## Quoted passage:
○ ○ ○ ○ ○ ○ ○
Background Allopurinol (ALP) and febuxostat (FBX) are indicated for the treatment of hyperuricemia due to gout. Scant real-world research has compared the economic outcomes of these agents in renally compromised patients.
Objectives To compare utilization and expenditure in patients with both gout and CKD after initiating therapy with FBX and ALP.
Methods Gout patients (ICD-9-CM 274.xx), aged >18, were selected from the MarketScan® databases (January 2008-December 2012) if they had evidence of CKD, stages 3-4 (ICD-9-CM 585.3 or 585.4), prior to initiating with either ALP or FBX and also met continuous enrollment criteria. Mean monthly expenditure (2012 US$) overall, gout specific (for anti-gout agents or claims with a primary gout diagnosis), and non-gout specific (all other claims) expenditures were examined during initial exposure to either agent. General linear models (gamma distribution and log-link function) were used to identify factors which significantly impacted healthcare expenditures.
Results Among the 3,570 study eligible patients, 2,442 and 1,128 initiated on ALP and FBX respectively. Mean (SD) follow-up was 9.3 (3.8) months in the FBX cohort and 9.4 (3.8) months in the ALP cohort. At index, 74.1% of patients had stage 3 CKD and 21.4% had stage 4 disease. Comorbidities included hypertension (66% of the cohort), DM (41.1%). ischemic heart disease (29.2%), dyslipidemia (26.3%), HF (22.3%), OA (15.7%), and COPD (11.6%). Overall, both cohorts were equally comorbid, each with a mean (SD) Charlson Comorbidity Index of 3.9 (1.9). FBX patients had significantly higher flare rates during baseline (p<0.0001) and were significantly (p<0.001) more likely to have been exposed to colchicine, glucocorticoids or probenecid.
○ ○ ○ ○ ○ ○ ○
## Data extract:

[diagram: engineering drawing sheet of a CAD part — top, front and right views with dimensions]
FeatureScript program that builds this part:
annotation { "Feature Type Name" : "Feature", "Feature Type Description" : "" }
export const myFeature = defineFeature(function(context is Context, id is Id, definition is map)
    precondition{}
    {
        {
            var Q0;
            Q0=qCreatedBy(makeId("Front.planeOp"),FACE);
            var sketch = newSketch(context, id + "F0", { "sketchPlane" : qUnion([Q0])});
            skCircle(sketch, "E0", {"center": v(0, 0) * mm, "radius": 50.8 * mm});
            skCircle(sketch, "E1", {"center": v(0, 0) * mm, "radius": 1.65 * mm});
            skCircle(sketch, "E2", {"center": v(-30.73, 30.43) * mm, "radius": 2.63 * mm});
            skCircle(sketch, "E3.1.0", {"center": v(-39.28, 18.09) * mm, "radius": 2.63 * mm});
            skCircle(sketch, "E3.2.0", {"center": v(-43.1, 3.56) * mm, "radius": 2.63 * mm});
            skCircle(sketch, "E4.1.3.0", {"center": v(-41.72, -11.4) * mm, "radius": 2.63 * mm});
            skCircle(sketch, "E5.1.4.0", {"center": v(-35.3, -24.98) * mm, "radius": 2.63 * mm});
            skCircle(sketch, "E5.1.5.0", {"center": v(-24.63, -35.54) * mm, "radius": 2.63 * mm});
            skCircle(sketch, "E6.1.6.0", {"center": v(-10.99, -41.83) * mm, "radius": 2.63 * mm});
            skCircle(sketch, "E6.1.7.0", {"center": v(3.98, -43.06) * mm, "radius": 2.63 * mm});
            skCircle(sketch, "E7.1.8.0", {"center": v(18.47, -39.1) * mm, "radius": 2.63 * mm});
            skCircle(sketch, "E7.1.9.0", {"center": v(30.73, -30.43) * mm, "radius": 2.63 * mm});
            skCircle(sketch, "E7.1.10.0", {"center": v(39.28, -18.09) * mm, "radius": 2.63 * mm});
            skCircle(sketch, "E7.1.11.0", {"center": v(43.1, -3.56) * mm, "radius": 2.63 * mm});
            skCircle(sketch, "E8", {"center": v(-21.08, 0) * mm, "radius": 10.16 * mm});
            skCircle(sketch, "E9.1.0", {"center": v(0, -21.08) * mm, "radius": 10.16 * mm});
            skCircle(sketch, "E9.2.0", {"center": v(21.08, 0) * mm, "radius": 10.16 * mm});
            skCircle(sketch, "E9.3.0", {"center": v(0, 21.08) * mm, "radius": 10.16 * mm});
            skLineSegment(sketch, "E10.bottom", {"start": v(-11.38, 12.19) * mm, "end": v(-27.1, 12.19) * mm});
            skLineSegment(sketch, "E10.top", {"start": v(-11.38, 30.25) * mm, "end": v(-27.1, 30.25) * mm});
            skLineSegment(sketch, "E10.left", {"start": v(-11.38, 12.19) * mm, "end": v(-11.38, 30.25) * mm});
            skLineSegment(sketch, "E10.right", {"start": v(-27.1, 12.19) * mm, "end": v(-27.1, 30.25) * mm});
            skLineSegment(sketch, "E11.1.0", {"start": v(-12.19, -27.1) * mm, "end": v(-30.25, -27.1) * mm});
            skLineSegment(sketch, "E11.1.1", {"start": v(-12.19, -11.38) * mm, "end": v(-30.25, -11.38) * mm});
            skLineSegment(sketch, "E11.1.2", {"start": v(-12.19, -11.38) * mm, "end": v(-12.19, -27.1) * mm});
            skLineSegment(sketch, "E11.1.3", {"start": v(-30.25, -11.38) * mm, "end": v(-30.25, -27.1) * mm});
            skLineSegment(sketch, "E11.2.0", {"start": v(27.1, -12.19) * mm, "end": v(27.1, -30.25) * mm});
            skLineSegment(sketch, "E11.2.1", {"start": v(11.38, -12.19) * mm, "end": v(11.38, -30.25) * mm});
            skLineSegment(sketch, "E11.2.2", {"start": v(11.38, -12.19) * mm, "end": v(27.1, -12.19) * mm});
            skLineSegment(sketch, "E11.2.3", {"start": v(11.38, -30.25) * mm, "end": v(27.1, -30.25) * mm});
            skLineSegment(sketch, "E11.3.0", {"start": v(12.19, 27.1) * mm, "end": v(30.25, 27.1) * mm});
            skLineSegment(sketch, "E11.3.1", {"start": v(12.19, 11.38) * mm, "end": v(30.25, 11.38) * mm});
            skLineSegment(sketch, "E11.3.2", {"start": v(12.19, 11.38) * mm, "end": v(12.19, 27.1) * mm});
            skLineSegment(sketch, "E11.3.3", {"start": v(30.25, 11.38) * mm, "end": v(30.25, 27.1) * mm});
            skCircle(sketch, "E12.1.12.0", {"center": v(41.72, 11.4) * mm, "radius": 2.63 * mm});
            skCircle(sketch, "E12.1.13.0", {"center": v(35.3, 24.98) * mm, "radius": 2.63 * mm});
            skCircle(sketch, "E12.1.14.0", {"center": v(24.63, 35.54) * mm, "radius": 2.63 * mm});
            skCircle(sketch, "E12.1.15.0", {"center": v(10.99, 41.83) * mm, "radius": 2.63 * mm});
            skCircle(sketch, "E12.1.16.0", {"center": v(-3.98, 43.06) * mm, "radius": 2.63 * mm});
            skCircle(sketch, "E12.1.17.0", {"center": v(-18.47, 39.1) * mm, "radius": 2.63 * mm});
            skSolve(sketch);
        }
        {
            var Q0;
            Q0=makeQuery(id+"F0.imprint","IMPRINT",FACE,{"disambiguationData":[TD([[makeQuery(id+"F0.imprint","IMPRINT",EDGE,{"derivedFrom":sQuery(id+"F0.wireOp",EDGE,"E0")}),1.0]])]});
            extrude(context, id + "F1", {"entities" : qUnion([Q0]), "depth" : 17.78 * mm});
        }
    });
○ ○ ○ ○ ○ ○ ○
## Directions:
1 – In the gout and CKD abstract, how many patients initiated on febuxostat?
2 – Do these statements agree with the gout and CKD abstract? (a) Mean follow-up in the FBX cohort was 9.3 months. (b) Most patients had stage 4 CKD at index. (c) The ALP cohort had a higher Charlson Comorbidity Index than the FBX cohort. Answer yes or no for each, quoting the deciding words.
The rows play no part here.

## Responses in order:
1 – 1,128 patients initiated on febuxostat (FBX).

2 –
(a) Yes: "Mean (SD) follow-up was 9.3 (3.8) months in the FBX cohort"
(b) No: "At index, 74.1% of patients had stage 3 CKD and 21.4% had stage 4 disease."
(c) No: "both cohorts were equally comorbid, each with a mean (SD) Charlson Comorbidity Index of 3.9 (1.9)"